Importância da Paternidade e Divergências de Percepção
Foram entrevistadas 2.013 pessoas em todo o Brasil, revelando que 81% dos homens consideram a paternidade importante para o desenvolvimento dos filhos, em oposição a 73% das mulheres. Apesar desse reconhecimento, a percepção sobre a presença dos pais é ambígua entre os gêneros, com 56% das mulheres acreditando na diminuição da participação paterna, enquanto entre os homens, o αριθμός oscila entre 44% que sentem que a participação aumentou e 44% que pensam o contrário.
Dentre os jovens com idades entre 16 e 24 anos, 82% consideram a paternidade importante, enquanto apenas 62% dos entrevistados com 60 anos ou mais compartilham dessa visão. O estudo também questionou as definições de um “bom pai”, destacando que 49% mencionam a presença diária como característica essencial. Entre os homens, a imposição de limites foi sinalizada como o atributo mais relevante por 21% deles, enquanto para as mulheres esse percentual foi de 17%. Isso sugere que as opiniões variam de acordo com a faixa etária e o gênero.

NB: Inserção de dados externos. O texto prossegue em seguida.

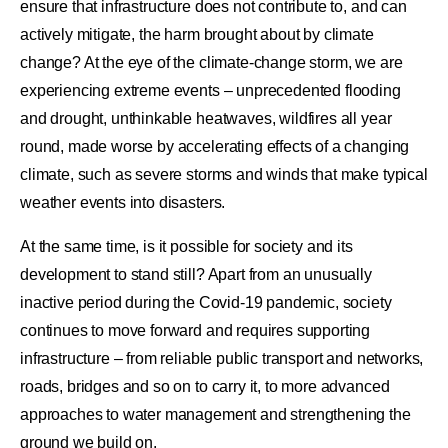
ensure that infrastructure does not contribute to, and can
actively mitigate, the harm brought about by climate
change? At the eye of the climate-change storm, we are
experiencing extreme events – unprecedented flooding
and drought, unthinkable heatwaves, wildfires all year
round, made worse by accelerating effects of a changing
climate, such as severe storms and winds that make typical
weather events into disasters.
At the same time, is it possible for society and its
development to stand still? Apart from an unusually
inactive period during the Covid-19 pandemic, society
continues to move forward and requires supporting
infrastructure – from reliable public transport and networks,
roads, bridges and so on to carry it, to more advanced
approaches to water management and strengthening the
ground we build on.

Marcelo Tokarski, CEO da Nexus, observou que a percepção de um bom pai evoluiu para além do papel de mero provedor financeiro, mas enfatiza que ainda existe um desafio significativo para a mudança real nesse comportamento familiar. “O fato de metade da população enxergar os pais de hoje como menos participativos do que os do passado mostra que o discurso avançou mais rápido do que a mudança real de comportamento dentro de casa”, disse Tokarski.